**WORK TO BE COMPLETED**
Set down, character for character, everything in the records below from the line holding "回遊できる間取りで家事動線を改善、家族" down to the line holding "キッチン・台所／浴室・ユニットバス／ト", and no other line.

**LISTED RECORDS**
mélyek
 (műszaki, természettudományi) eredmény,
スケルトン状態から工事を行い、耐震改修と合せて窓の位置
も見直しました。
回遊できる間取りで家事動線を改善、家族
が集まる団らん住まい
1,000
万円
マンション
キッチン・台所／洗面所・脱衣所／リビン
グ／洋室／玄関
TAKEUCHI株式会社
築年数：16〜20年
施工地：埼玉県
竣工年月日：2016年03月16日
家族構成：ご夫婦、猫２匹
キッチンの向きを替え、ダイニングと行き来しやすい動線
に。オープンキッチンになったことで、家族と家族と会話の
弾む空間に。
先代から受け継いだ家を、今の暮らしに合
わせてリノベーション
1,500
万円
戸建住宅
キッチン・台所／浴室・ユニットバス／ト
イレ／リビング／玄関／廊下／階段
---
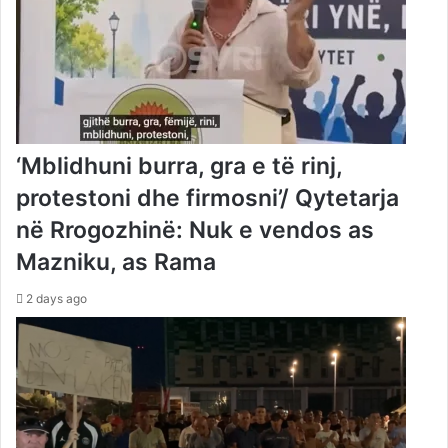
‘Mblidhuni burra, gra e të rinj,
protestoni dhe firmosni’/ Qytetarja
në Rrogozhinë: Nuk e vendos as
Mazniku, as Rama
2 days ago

**RESULT FOR THIS EXERCISE**
回遊できる間取りで家事動線を改善、家族
が集まる団らん住まい
1,000
万円
マンション
キッチン・台所／洗面所・脱衣所／リビン
グ／洋室／玄関
TAKEUCHI株式会社
築年数：16〜20年
施工地：埼玉県
竣工年月日：2016年03月16日
家族構成：ご夫婦、猫２匹
キッチンの向きを替え、ダイニングと行き来しやすい動線
に。オープンキッチンになったことで、家族と家族と会話の
弾む空間に。
先代から受け継いだ家を、今の暮らしに合
わせてリノベーション
1,500
万円
戸建住宅
キッチン・台所／浴室・ユニットバス／ト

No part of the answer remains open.